Extract provided:
Todd E. Thiele, PhD
 Behavioral and Integrative Neuroscience Program
Department of Psychology & Neuroscience
University of North Carolina at Chapel Hill

Our Guiding Research Direction

While many will maintain controlled alcohol consumption throughout their lifetime, alcohol use disorders (AUDs) emerge in approximately 30% of individuals in the US population at some timepoint in their lives. AUDs stem from a history of repeated episodes of binge and heavy drinking, culminating in brain adaptations that result in alcohol dependence and uncontrolled alcohol drinking. To prevent and treat AUDs, it is necessary to understand the underlying neurobiological mechanisms that promote this disease. Our laboratory is interested in determining a) what changes occur in the brain over the course of repeated binge drinking episodes, b) if these changes, which may initially be transient, become rigid or long-last with greater alcohol exposure, and c) if these changes in brain neurocircuitry contribute to uncontrolled alcohol intake that is characteristically associated with alcohol dependence.

Data section:
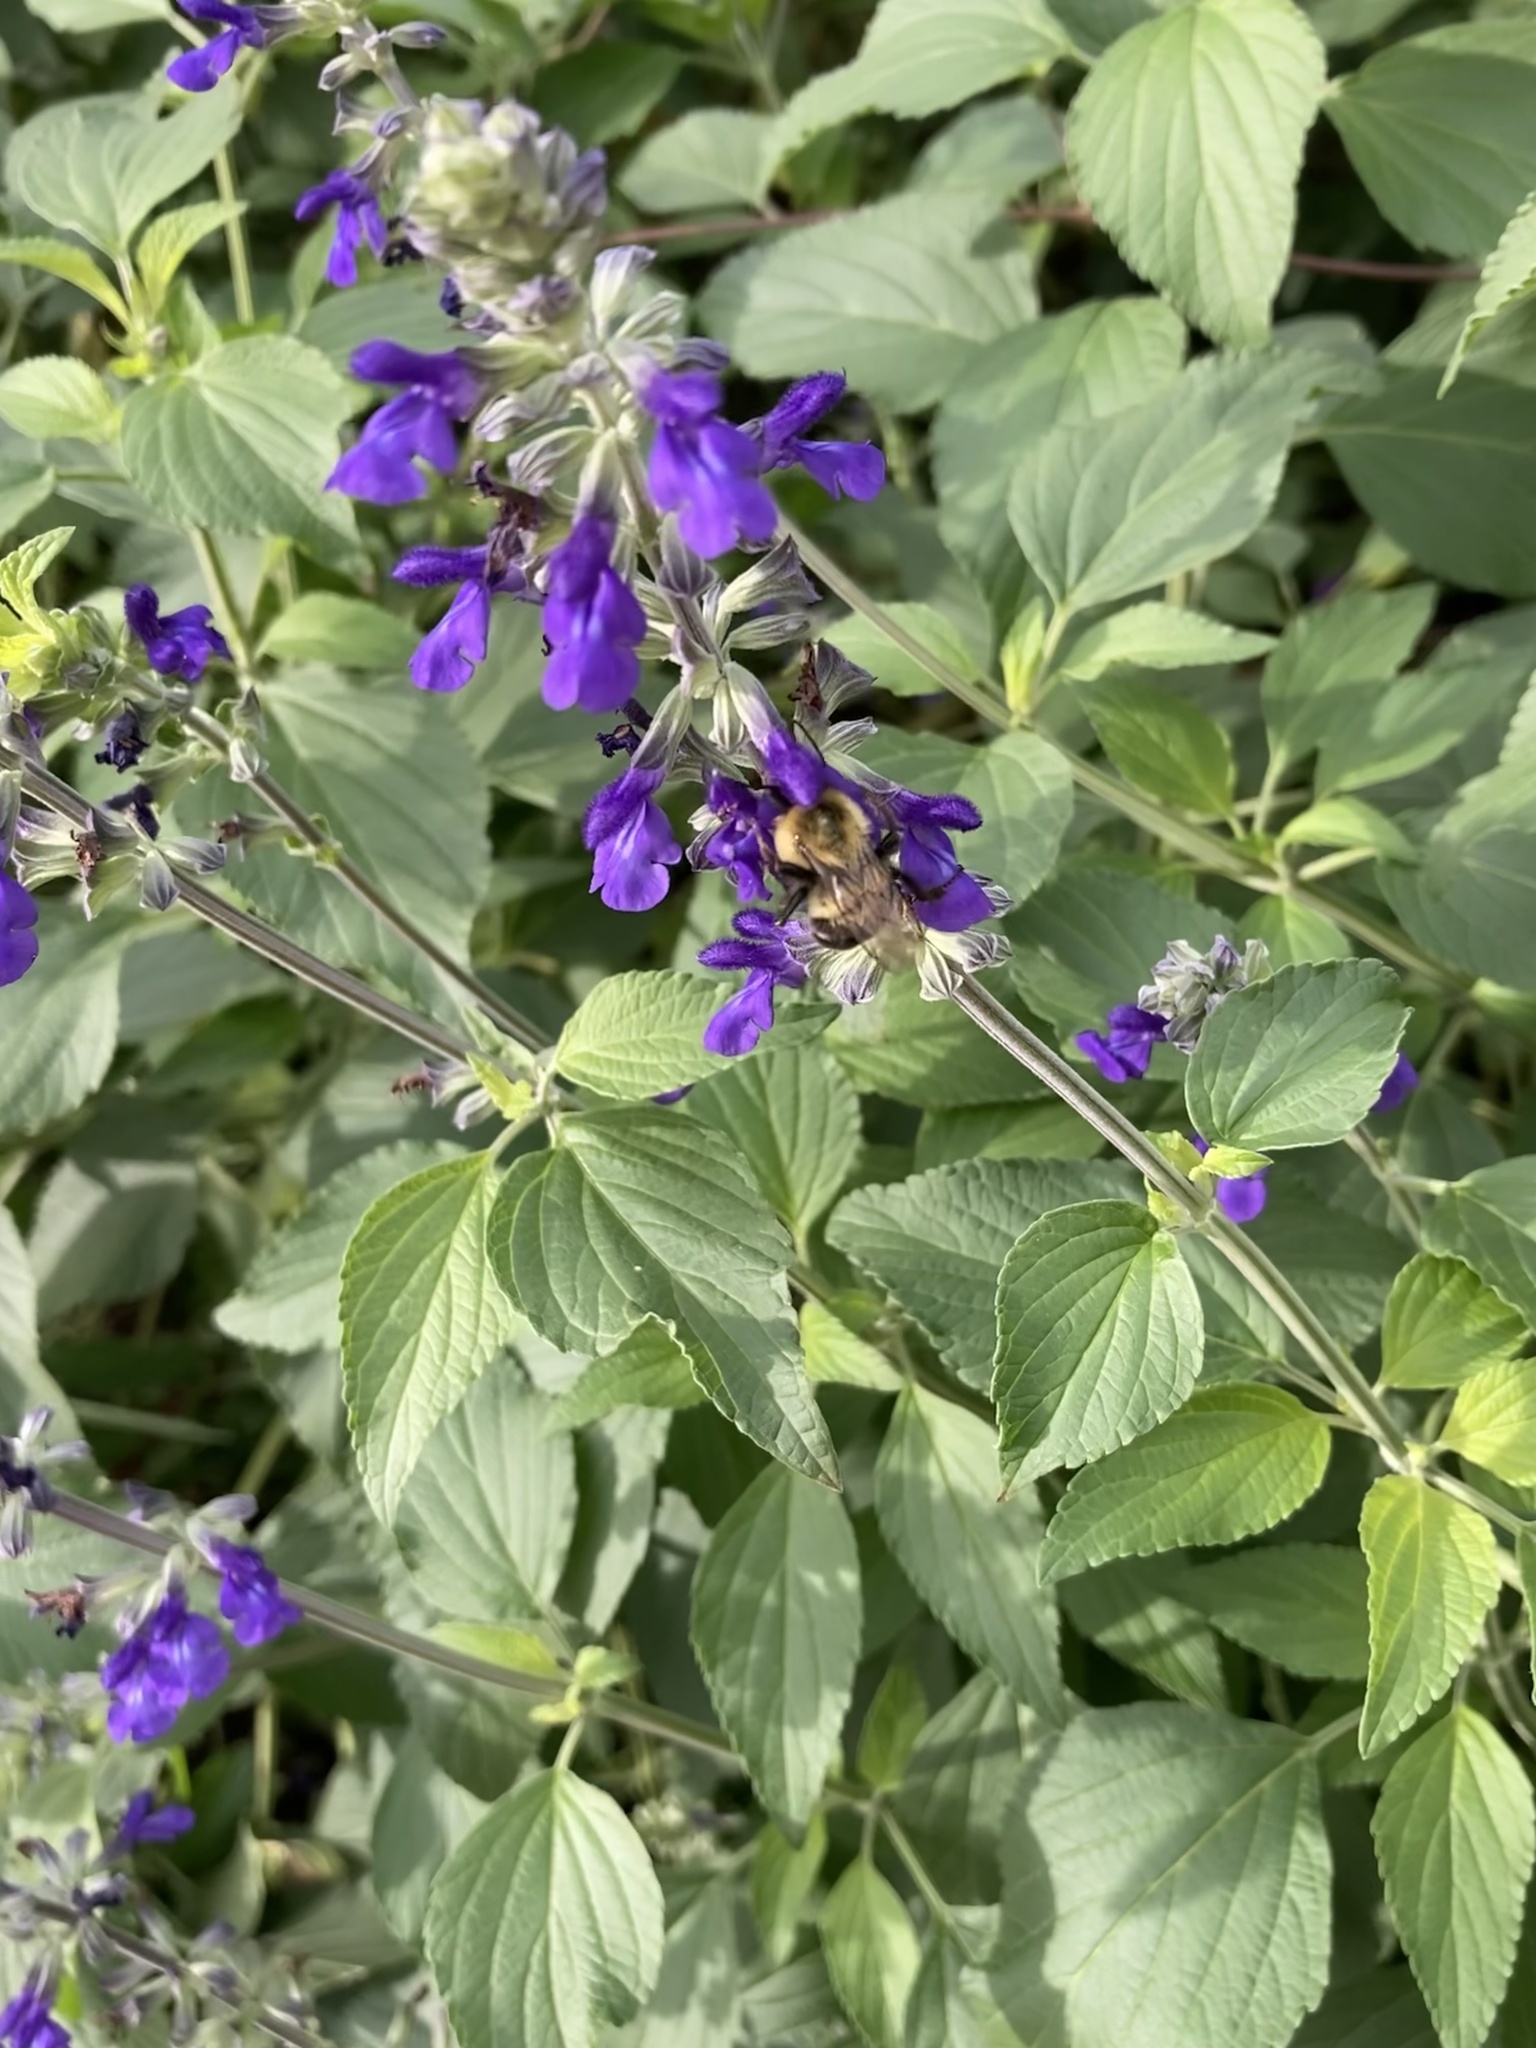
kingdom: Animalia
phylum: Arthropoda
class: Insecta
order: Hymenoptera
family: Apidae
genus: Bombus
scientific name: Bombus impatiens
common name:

What to work on:
a) Using the alcohol research statement, decide whether each claim agrees with it. Answer yes or no for each, and quote the words from the statement that settle it.
(i) Alcohol use disorders appear in about 30% of people in the US at some point in their lives.
(ii) The laboratory belongs to a Department of Biology.
(iii) Alcohol use disorders come from a single episode of heavy drinking.
b) Go on with the alcohol research statement, starting after its last sentence.
The lines above come from a different source than the alcohol research statement.

Responses by task:
a)
(i) Yes: "alcohol use disorders (AUDs) emerge in approximately 30% of individuals in the US population at some timepoint in their lives."
(ii) No: "Department of Psychology & Neuroscience."
(iii) No: "AUDs stem from a history of repeated episodes of binge and heavy drinking."

b)
Our pre-clinical research focuses on the roles of candidate brain regions, and functional neurocircuitry between brain regions, in modulating binge alcohol consumption. Within these neurocircuits we study neurochemicals that have been shown to modulate the reinforcing and aversive properties of natural rewards (such as food and sex) and to play a role in regulating emotional responses. A growing body of literature suggests that alcohol usurps or “hijacks” the brain neurocircuitry that modulates emotions and responses to natural rewards, causing long-term changes that are associated with abnormal function. These changes trigger negative emotions and cause natural rewards to lose their reinforcing value, both outcomes which are thought to motivate high levels of alcohol drinking that individuals cannot voluntarily control.

We hope that by identifying how the brain changes over the course of binge and heavy alcohol drinking we may identify pharmaceutical treatments that prevent individuals in the early stages of AUDs from progressing to more severe stages of this disease, and that my help reverse alcohol dependence in those that are more severely afflicted. Notably, some of our pre-clinical discoveries have helped generate translational research by serving as the foundation for a phase II clinical trial study that is currently evaluating the efficacy of the drug, bupropion, as a treatment of AUDs in humans. Our current funded projects will provide insight into additional medications for treating AUDs.